● EXERCISE GOAL
Word for word, transcribe every line below.

Dataset entries
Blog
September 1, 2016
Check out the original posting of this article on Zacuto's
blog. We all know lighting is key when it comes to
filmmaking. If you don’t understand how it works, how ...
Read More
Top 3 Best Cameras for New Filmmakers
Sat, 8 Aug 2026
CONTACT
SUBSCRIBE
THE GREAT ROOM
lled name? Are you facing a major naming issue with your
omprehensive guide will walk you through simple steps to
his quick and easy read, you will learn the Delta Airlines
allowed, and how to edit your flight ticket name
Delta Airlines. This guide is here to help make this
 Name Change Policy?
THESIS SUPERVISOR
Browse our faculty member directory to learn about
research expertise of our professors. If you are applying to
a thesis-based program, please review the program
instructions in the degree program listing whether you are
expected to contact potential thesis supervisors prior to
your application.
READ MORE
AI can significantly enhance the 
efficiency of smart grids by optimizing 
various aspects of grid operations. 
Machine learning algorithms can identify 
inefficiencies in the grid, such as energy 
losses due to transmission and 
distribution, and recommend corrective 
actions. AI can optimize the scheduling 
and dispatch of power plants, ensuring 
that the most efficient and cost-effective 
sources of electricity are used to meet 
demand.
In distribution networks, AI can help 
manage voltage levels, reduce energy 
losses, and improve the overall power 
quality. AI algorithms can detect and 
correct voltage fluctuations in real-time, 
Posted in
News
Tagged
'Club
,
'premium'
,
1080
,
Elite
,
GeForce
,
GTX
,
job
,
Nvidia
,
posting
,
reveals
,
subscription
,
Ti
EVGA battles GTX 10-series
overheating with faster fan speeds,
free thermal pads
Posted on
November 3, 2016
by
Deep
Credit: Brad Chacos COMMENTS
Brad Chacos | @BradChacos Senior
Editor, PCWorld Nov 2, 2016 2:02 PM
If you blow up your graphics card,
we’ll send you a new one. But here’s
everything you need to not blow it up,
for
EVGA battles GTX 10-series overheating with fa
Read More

● SOLUTION TO THIS PROBLEM
Blog
September 1, 2016
Check out the original posting of this article on Zacuto's
blog. We all know lighting is key when it comes to
filmmaking. If you don’t understand how it works, how ...
Read More
Top 3 Best Cameras for New Filmmakers
Sat, 8 Aug 2026
CONTACT
SUBSCRIBE
THE GREAT ROOM
lled name? Are you facing a major naming issue with your
omprehensive guide will walk you through simple steps to
his quick and easy read, you will learn the Delta Airlines
allowed, and how to edit your flight ticket name
Delta Airlines. This guide is here to help make this
 Name Change Policy?
THESIS SUPERVISOR
Browse our faculty member directory to learn about
research expertise of our professors. If you are applying to
a thesis-based program, please review the program
instructions in the degree program listing whether you are
expected to contact potential thesis supervisors prior to
your application.
READ MORE
AI can significantly enhance the 
efficiency of smart grids by optimizing 
various aspects of grid operations. 
Machine learning algorithms can identify 
inefficiencies in the grid, such as energy 
losses due to transmission and 
distribution, and recommend corrective 
actions. AI can optimize the scheduling 
and dispatch of power plants, ensuring 
that the most efficient and cost-effective 
sources of electricity are used to meet 
demand.
In distribution networks, AI can help 
manage voltage levels, reduce energy 
losses, and improve the overall power 
quality. AI algorithms can detect and 
correct voltage fluctuations in real-time, 
Posted in
News
Tagged
'Club
,
'premium'
,
1080
,
Elite
,
GeForce
,
GTX
,
job
,
Nvidia
,
posting
,
reveals
,
subscription
,
Ti
EVGA battles GTX 10-series
overheating with faster fan speeds,
free thermal pads
Posted on
November 3, 2016
by
Deep
Credit: Brad Chacos COMMENTS
Brad Chacos | @BradChacos Senior
Editor, PCWorld Nov 2, 2016 2:02 PM
If you blow up your graphics card,
we’ll send you a new one. But here’s
everything you need to not blow it up,
for
EVGA battles GTX 10-series overheating with fa
Read More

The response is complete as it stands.